> [Source extract]
----------

Verdict Steinberg is a much better writer, unless you want 20 data-heavy articles in 10 minutes.

The painting test

A laptop wants me to smile. “It’s in a good mood,” Simon Colton says. He knows because he’s the scientist who programmed it. We are in the Science Museum in London, where the Painting Fool, as it is called, is giving a public demonstration. It’s important that I don’t show my teeth, Colton says, because something about the light makes them look green to the Painting Fool.

From my toothless smile the laptop creates a “conception” of what it would like to paint, based on its mood. The mood comes from a “sentiment analysis” of recent Guardian articles, as it happens (on average reading the Guardian is a downer, apparently, apart from the stuff about gardening). Yesterday the Fool was in such a bad mood that it sent someone away unpainted; today it is feeling “positive”.

Next the Fool attempts to paint with a simulated brush and a simulated hand (actually, an image of Colton’s hand) on the screen behind me. It learned to reflect its mood from the work of Dan Ventura, another computer scientist, at Brigham Young University in Utah, who trained a neural network to recognise the emotional attributes of images by sitting thousands of people in front of tens of thousands of paintings and asking them to tag each one with whatever adjectives came to mind. The Fool now knows that bright colours reflect a good mood, and “pencils with tight hatching” create a picture that is “cold”. When it is done, it prints out a page with a typed self-critique. “Overall, this is quite a bright portrait,” it says. “That’s OK, but my style has lowered the level of bright here. So I’m a bit annoyed about that.”

----------

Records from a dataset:
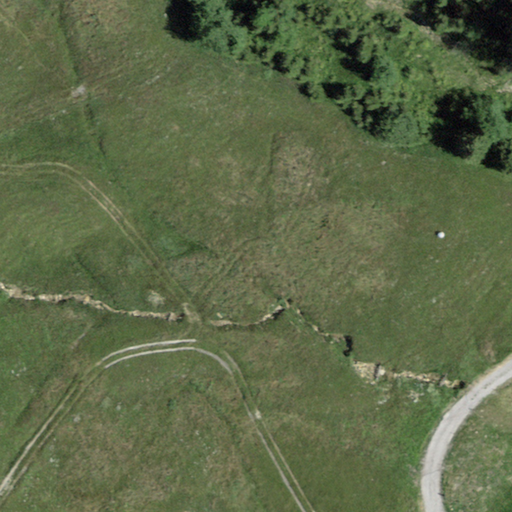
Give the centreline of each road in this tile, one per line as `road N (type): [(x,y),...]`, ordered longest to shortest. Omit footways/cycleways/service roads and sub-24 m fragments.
road 1 (track): [(0,493),(96,365),(141,348),(190,343),(228,362),(307,511)]
road 2 (track): [(434,511),(430,465),(439,432),(511,366)]
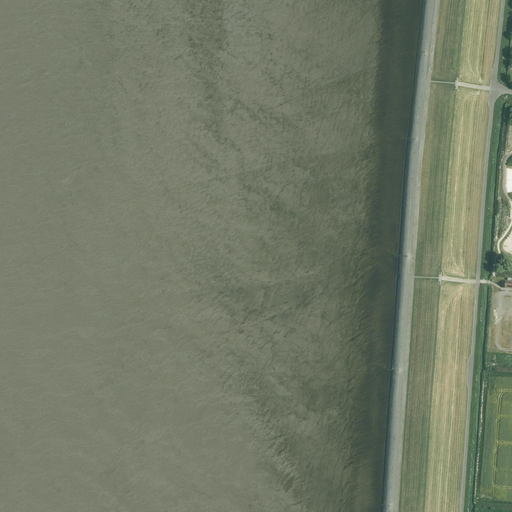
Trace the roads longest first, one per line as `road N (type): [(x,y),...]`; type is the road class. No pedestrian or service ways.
road 1 (track): [(435,0),(391,511)]
road 2 (track): [(462,511),(494,87)]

----------

> [Directives]
1. From the article about the Painting Fool, extract word for word the passage that opens with the words containing "A laptop wants" and closes with "the Painting Fool.".
2. Copy every line of the entries verbatim, omitting the pictures.
The article about the Painting Fool and the entries were taken from unrelated sources.

> [Worked answers]
1.
A laptop wants me to smile. “It’s in a good mood,” Simon Colton says. He knows because he’s the scientist who programmed it. We are in the Science Museum in London, where the Painting Fool, as it is called, is giving a public demonstration. It’s important that I don’t show my teeth, Colton says, because something about the light makes them look green to the Painting Fool.

2.
Give the centreline of each road in this tile, one per line as `road N (type): [(x,y),...]`, ordered longest to shortest. Omit footways/cycleways/service roads and sub-24 m fragments.
road 1 (track): [(0,493),(96,365),(141,348),(190,343),(228,362),(307,511)]
road 2 (track): [(434,511),(430,465),(439,432),(511,366)]
Trace the roads longest first, one per line as `road N (type): [(x,y),...]`; type is the road class. No pedestrian or service ways.
road 1 (track): [(435,0),(391,511)]
road 2 (track): [(462,511),(494,87)]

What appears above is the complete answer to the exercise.